Thursday, April 15, 2010

notes from the above ground

Looking back on my life so far, I tend to want to compartmentalize it into events, periods, eras if you will. When I was a child, I was somehow aware, even then, that I was wide eyed with wonder over the world I was living in and how lucky I was to be alive. I felt a need to be one with that world, homogenized in a way. As an adolescent I felt the same wide eyed wonder, however I felt I needed to separate myself. The focus for me then was to be different and I relished how I was "other". During my young adulthood, it was about making a name for myself, figuring out who I was. Most poignant for me, til this day, were my days at Tyler School of Art. My work, which at the time was ME in a very real way, was put under the microscope and analyzed, both by my peers and myself. This was incredibly influential for me in a way that is very much still with me to this day, though making art is something that feels like a distant memory.
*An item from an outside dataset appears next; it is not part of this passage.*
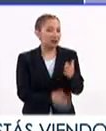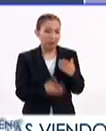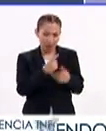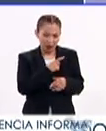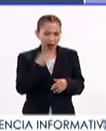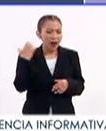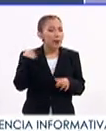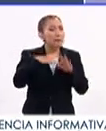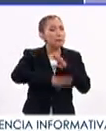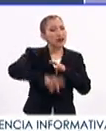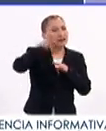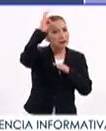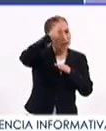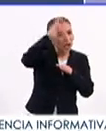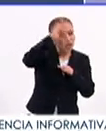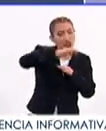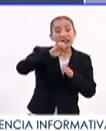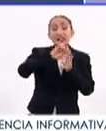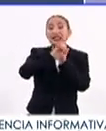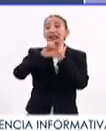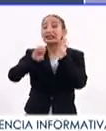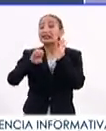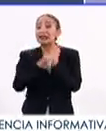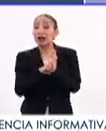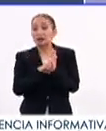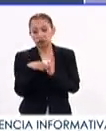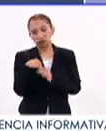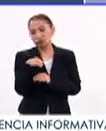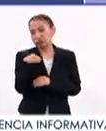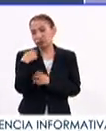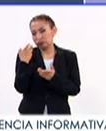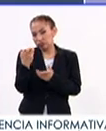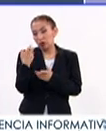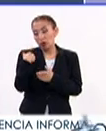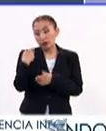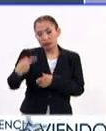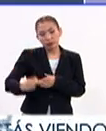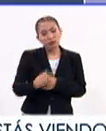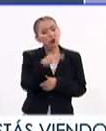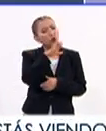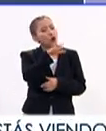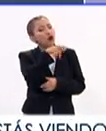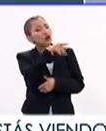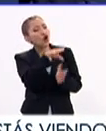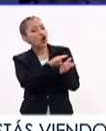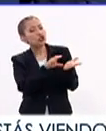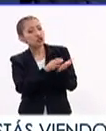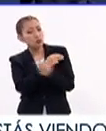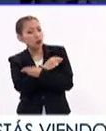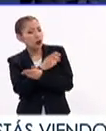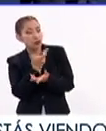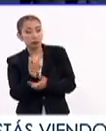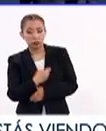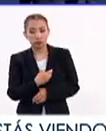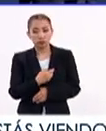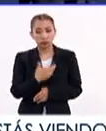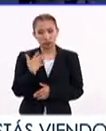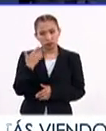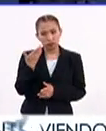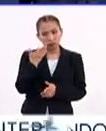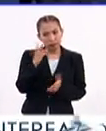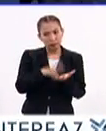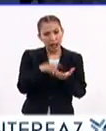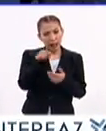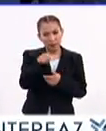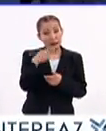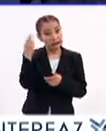filosóficas, sí tener bases éticas. Yo por eso, cuando me han preguntado sobre la constitución moral y todo eso, yo creo que tiene todo el sentido,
Now, as a mother and a career person, my life is very much more mainstream and the idea of being "other" or transforming myself is so much less attainable or appealing. I focus now on being the best possible mom I can be. Part of that is focusing on my career and my family relationships. It's very interesting for me to watch myself (which I try to do in the third person) navigate the ins and outs of my life. I find solace and pride in the most mundane activities. I say mundane, and it sounds as though that's a negative, but in actuality it's quite the opposite. I want to grow vegetables, bake things, create a comfortable/healthy home, help my son develop into an amazing person.
I was noticing today that my face is showing its age, and very soon, it will be all the more apparent that I am no longer a young person. This realization was met with mixed emotions. In a way, I feel like aging is the best adventure ever, and part of me is fighting tooth and nail against this.
My sister was married last week, and it made me so proud of her. At the same time, it reminds me that I am not married, not married. My son has no father. I want more babies, but how will that happen?
This entry was not intended to end on a somewhat sad note, in fact, I was inspired to write this by an overwhelming sense of being present in my life, and happiness in general. Consider this my public statement. I am once more (or still) wide eyed with wonder. More to come.